Warum Brokkoli und Zwiebeln separat braten und erst nach dem Backen auf die Pizza geben?

Dies ist ein Profi-Tipp, besonders wenn Sie bei sehr hohen Temperaturen backen (ab 275 °C). Bei dieser Hitze würden empfindliche Gemüsesorten wie Brokkoli und Zwiebeln schnell verbrennen und bitter werden, bevor der Pizzaboden gar ist. Indem Sie sie vorher anbraten und erst nach dem Backen auf die Pizza legen, bleiben sie knackig, behalten ihre Farbe und ihren vollen Geschmack, ohne zu verbrennen.

Brauche ich unbedingt einen Pizzastein?

Ein Pizzastein ist nicht zwingend erforderlich, aber sehr empfehlenswert, wenn Sie einen besonders knusprigen Boden wünschen. Der Stein speichert die Ofenhitze optimal und gibt sie direkt an den Teig ab, was zu einer schnelleren und gleichmäßigeren Bräunung sowie einer besseren Knusprigkeit führt. Alternativ können Sie ein umgedrehtes Backblech im Ofen stark vorheizen und die Pizza daraufschieben, um einen ähnlichen Effekt zu erzielen.

Wie lagere ich Tomaten am besten?

Frische Tomaten sollten idealerweise nicht im Kühlschrank gelagert werden, da die Kälte ihr Aroma beeinträchtigen kann. Bewahren Sie sie stattdessen bei Zimmertemperatur an einem dunklen Ort auf. Passierte Tomaten oder Dosentomaten lagern Sie ungeöffnet im Vorratsschrank und nach dem Öffnen im Kühlschrank.

Kann ich frische Hefe durch Trockenhefe ersetzen?

Ja, das ist möglich. Generell gilt die Faustregel, dass ein Päckchen Trockenhefe (ca. 7g) etwa 25g frischer Hefe entspricht. Achten Sie auf die Anweisungen auf der Verpackung der Trockenhefe, da diese oft direkt mit dem Mehl vermischt werden kann, ohne vorher in Wasser aufgelöst werden zu müssen.

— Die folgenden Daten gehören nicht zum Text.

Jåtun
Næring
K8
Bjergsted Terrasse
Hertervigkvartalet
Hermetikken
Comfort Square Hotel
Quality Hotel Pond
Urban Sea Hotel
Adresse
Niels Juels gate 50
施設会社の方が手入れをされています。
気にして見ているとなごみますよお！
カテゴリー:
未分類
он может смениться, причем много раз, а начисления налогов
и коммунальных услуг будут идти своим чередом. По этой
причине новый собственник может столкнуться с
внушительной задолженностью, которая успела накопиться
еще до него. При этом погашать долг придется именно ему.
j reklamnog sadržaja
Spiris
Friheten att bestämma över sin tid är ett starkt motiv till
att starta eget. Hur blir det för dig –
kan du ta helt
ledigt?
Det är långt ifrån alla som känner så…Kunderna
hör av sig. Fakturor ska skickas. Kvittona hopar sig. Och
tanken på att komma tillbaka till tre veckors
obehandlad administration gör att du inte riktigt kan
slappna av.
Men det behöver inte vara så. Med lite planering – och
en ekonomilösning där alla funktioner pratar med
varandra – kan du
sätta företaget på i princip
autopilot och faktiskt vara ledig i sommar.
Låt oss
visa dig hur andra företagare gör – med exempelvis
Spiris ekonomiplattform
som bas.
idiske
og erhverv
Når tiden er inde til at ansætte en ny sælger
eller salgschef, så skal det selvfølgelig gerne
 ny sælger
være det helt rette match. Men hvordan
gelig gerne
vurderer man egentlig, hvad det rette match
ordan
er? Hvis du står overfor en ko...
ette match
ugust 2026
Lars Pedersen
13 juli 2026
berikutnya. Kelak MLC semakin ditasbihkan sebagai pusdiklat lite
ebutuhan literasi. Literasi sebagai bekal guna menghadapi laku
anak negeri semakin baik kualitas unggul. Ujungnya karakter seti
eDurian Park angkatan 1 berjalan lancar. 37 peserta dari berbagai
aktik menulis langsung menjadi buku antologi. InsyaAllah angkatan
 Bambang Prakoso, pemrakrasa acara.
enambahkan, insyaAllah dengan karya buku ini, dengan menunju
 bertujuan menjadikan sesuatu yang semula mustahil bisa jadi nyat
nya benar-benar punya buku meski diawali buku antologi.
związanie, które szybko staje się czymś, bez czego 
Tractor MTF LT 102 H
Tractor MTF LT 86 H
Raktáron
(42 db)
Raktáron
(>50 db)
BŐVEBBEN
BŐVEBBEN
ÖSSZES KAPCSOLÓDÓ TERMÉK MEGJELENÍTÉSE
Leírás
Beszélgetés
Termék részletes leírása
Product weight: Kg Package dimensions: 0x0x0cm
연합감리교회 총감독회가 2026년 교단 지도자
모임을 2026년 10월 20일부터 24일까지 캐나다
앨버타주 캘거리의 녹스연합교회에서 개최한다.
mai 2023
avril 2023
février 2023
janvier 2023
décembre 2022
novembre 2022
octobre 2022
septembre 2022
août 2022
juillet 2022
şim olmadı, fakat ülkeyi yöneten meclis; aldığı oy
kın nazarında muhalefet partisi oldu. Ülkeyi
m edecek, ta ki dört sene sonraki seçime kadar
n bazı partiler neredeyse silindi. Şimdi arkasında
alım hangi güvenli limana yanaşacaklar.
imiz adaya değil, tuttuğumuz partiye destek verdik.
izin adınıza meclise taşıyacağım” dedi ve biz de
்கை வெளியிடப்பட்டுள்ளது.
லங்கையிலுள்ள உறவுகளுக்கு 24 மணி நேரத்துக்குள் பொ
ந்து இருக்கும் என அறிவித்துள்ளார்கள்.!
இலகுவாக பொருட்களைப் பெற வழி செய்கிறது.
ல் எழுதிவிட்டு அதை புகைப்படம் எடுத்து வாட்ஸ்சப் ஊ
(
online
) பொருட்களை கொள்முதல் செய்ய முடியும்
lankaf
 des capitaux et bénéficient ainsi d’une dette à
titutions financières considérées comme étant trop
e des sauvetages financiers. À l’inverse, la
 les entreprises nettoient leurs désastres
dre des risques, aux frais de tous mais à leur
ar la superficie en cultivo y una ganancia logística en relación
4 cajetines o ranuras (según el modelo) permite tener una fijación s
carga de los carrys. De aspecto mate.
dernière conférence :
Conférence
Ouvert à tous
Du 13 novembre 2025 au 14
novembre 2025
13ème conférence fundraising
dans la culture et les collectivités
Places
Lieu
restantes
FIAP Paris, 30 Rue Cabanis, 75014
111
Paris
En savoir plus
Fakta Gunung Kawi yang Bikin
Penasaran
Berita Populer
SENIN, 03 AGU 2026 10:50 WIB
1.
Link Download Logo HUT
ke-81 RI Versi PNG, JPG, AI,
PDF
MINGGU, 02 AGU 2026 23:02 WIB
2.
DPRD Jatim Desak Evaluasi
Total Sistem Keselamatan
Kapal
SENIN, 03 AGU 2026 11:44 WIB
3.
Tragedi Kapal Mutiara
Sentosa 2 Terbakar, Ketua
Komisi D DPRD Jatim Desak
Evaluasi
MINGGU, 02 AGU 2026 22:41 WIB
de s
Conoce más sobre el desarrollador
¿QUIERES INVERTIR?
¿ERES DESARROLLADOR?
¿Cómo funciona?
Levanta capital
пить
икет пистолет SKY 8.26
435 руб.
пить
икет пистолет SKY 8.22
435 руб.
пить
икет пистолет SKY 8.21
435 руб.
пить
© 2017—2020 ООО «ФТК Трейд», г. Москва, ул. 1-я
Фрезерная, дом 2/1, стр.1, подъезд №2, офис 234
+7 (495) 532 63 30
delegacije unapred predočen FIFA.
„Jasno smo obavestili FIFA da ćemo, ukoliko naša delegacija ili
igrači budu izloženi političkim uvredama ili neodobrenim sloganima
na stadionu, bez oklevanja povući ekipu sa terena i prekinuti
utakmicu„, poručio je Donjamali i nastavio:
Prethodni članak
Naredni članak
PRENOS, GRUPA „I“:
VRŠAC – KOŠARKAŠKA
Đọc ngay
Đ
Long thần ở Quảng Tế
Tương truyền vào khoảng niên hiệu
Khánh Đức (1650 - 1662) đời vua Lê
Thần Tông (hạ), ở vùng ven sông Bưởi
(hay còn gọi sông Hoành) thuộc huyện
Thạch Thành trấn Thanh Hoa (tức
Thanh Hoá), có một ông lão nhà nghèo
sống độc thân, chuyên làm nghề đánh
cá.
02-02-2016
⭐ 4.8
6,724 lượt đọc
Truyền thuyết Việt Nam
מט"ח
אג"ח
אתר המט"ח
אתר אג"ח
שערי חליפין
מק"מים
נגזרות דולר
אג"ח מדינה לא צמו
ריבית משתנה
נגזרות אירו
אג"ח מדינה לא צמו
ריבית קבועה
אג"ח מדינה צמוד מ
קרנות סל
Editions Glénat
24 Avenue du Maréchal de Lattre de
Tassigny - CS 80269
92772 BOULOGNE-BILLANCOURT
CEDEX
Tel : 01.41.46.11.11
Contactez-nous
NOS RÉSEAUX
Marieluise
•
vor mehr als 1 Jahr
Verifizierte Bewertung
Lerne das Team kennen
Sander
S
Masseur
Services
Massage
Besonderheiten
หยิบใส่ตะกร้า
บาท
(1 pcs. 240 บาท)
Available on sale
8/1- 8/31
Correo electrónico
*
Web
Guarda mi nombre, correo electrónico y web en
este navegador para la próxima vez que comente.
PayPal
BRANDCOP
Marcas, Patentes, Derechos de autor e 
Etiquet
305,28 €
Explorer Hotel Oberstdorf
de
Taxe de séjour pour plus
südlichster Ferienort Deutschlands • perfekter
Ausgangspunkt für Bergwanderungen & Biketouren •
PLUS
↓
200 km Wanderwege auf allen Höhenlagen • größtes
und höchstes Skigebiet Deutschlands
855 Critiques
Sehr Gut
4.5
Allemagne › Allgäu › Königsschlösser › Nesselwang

Das Backen einer Pizza ist ein wunderbares Erlebnis, das alle Sinne anspricht – vom Duft des gehenden Teiges bis zum Anblick der goldbraun gebackenen Kruste. Mit den richtigen Techniken und ein wenig Experimentierfreude können Sie eine Pizza kreieren, die nicht nur satt macht, sondern auch begeistert. Egal, ob Sie sich für die traditionelle oder die raffinierte Variante entscheiden, das Wichtigste ist der Genuss am Prozess und am Ergebnis. Guten Appetit!